**Source text**
☆ ☆ ☆ ☆ ☆ ☆ ☆

Instead of buying garden furniture, you would have done better buying something that helps you work in your room. There are things which will help, but the ideal is a bigger room with a desk in it and you're simply not going to have that. Nor can you take over the communal rooms and insist on silence - that wouldn't work in a shared house or student flat either.

So, disappear into your bedroom after breakfast. Come out for elevenses, and sit and chat with your mum during your work breaks. I'm sure if you're not in each others way all day then you'll find you both get along much better.

Get those noise cancelling headphones. Amazon will deliver tomorrow if you have Prime.

bruffin · 19/04/2020 11:48

sorry you dont seem to have taken on board anything anyone has said, it takes two to compromise and you cant expect silence all day and everyday

lockdowncockdown · 19/04/2020 11:48

I have taken on board the comments Bruffin I have said I will try and work thorough the night.

OP posts:
daisyjgrey · 19/04/2020 11:48

You said in your Op you are back living with your mum, in a small house, so it's your choice.

Most students have had to move back home...

It's great if she decided to suit your needs and accommodate you, but if not, it's her choice. You can choose to live elsewhere.

I hope when my daughter is uni age I am the exact opposite of you.

bruffin · 19/04/2020 11:53

I have taken on board the comments Bruffin I have said I will try and work thorough the night.
That just sounds like you are being a matyr,

BunnytheHoneyBee · 19/04/2020 11:53

Your dissertation is important but you can’t expect your mum to tiptoe around you all day long. If you need to work in the front room then asking your mum if she can agree to give you the room to yourself for a few hours or get ear plugs or noise cancelling headphones do it doesn’t matter if she has the tv on.

She is silly if she keeps talking and doesn’t understand you need to work but she also doesn’t know when she can speak to you if you are claiming to study all day. You need some kind of routine that you are all aware of or go to your room and only come out when you’re not working and then she’ll know it’s ok to talk to you.

We are all adjusting to being on lockdown and I can see why your mum is frustrated feeling like she can’t even be in her own front room.

Imapotato · 19/04/2020 11:56

I have taken on board the comments Bruffin I have said I will try and work thorough the night.

This is a little dramatic. Just work in your room the majority of the time and arrange with your mum in advance if you need to use the living room for more space. The majority of work can be done sitting on your bed. It’s not ideal, but that’s the situation at your mums house and you knew this before you moved back there.

Do you pay her rent while staying with her? Just curious. I’d also like to hear the same story from her perspective.

ittakes2 · 19/04/2020 11:58

Is this a reverse? You are living in her house but she has to work her life around you? Study in your room or move to your own house.

☆ ☆ ☆ ☆ ☆ ☆ ☆

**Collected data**
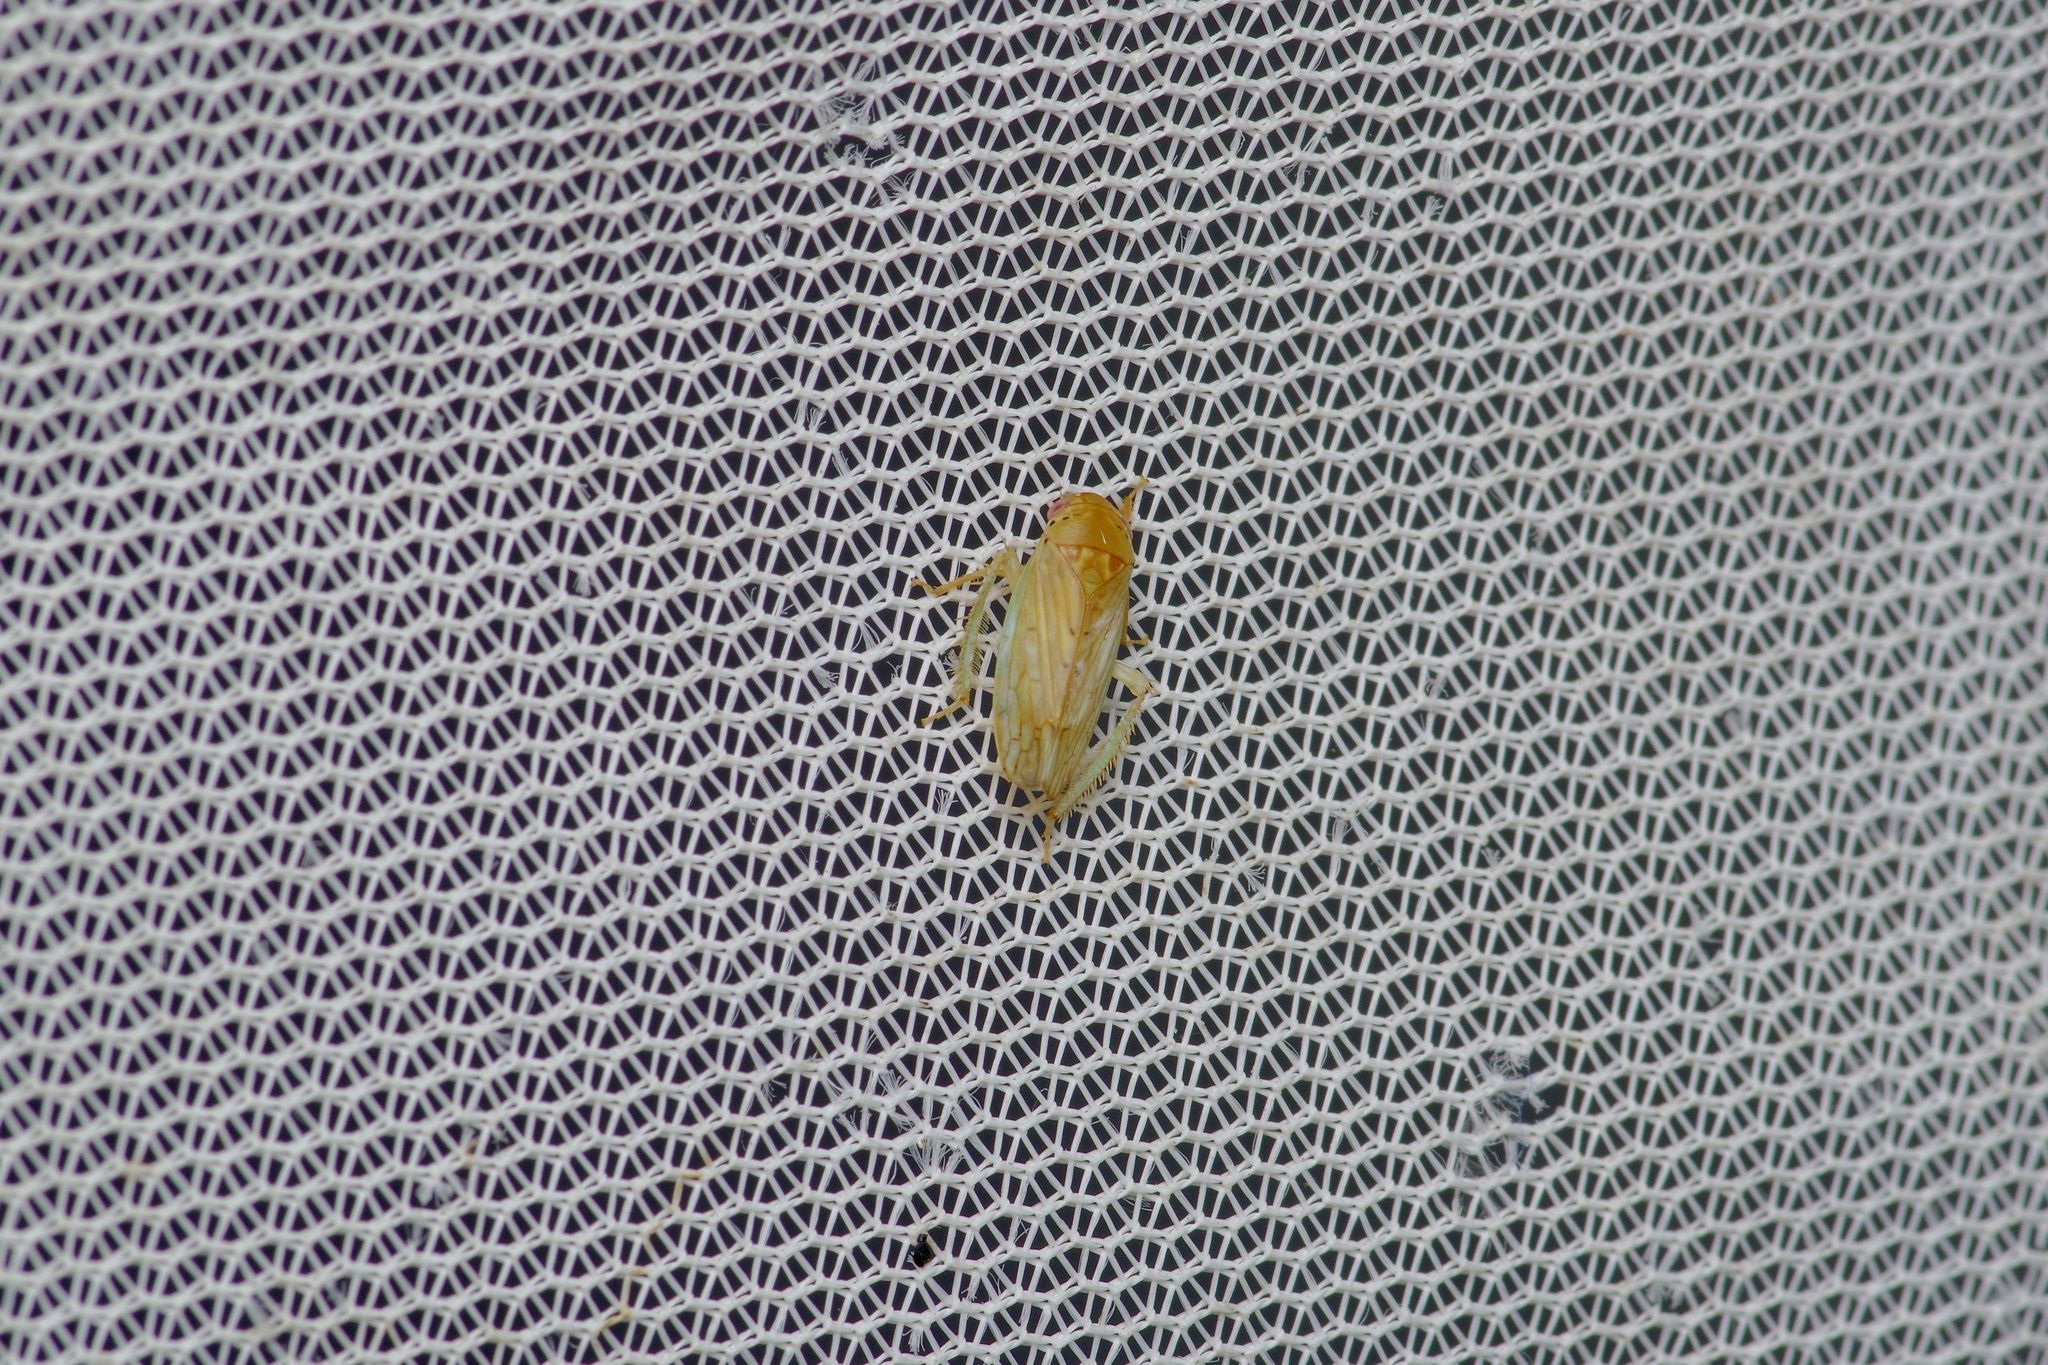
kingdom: Animalia
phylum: Arthropoda
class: Insecta
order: Hemiptera
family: Cicadellidae
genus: Polana
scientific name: Polana quadrinotata
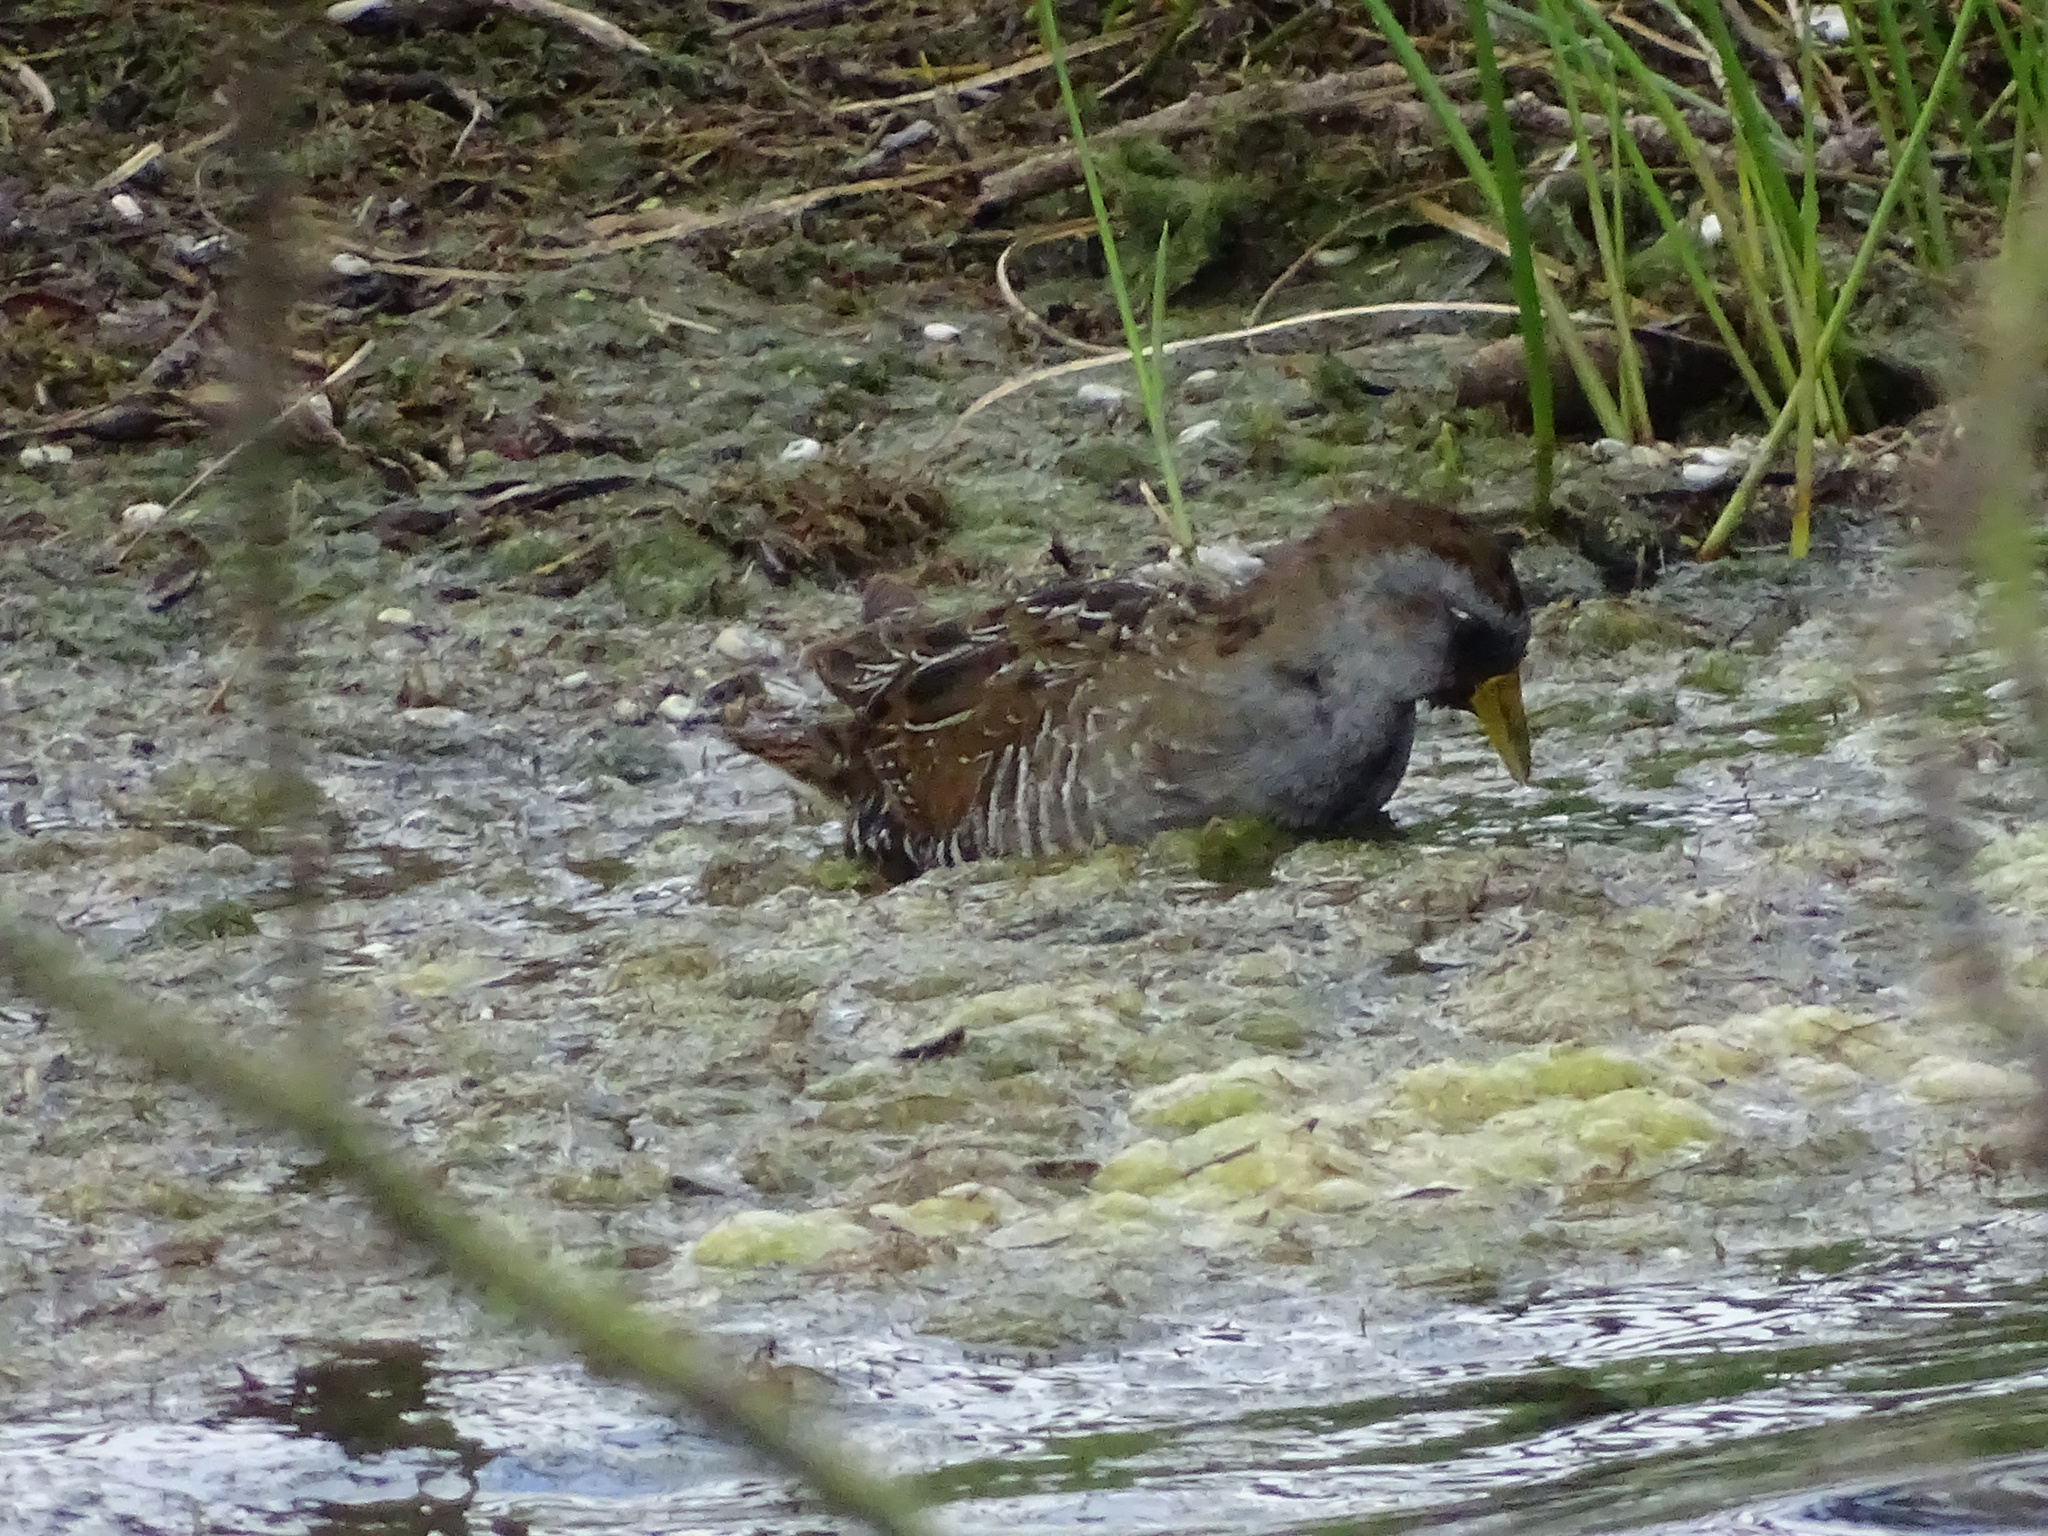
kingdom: Animalia
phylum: Chordata
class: Aves
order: Gruiformes
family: Rallidae
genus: Porzana
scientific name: Porzana carolina
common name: Sora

☆ ☆ ☆ ☆ ☆ ☆ ☆

**Tasks to complete**
• 1. List each distinct username that appears above a post with a timestamp in the forum thread about studying at home.
• 2. Please print the part of the forum thread about studying at home that begins at the words "Instead of buying" and stops after the words "you have Prime.".

**Responses in order**
• 1.
bruffin
lockdowncockdown
daisyjgrey
BunnytheHoneyBee
Imapotato
ittakes2

• 2.
Instead of buying garden furniture, you would have done better buying something that helps you work in your room. There are things which will help, but the ideal is a bigger room with a desk in it and you're simply not going to have that. Nor can you take over the communal rooms and insist on silence - that wouldn't work in a shared house or student flat either.

So, disappear into your bedroom after breakfast. Come out for elevenses, and sit and chat with your mum during your work breaks. I'm sure if you're not in each others way all day then you'll find you both get along much better.

Get those noise cancelling headphones. Amazon will deliver tomorrow if you have Prime.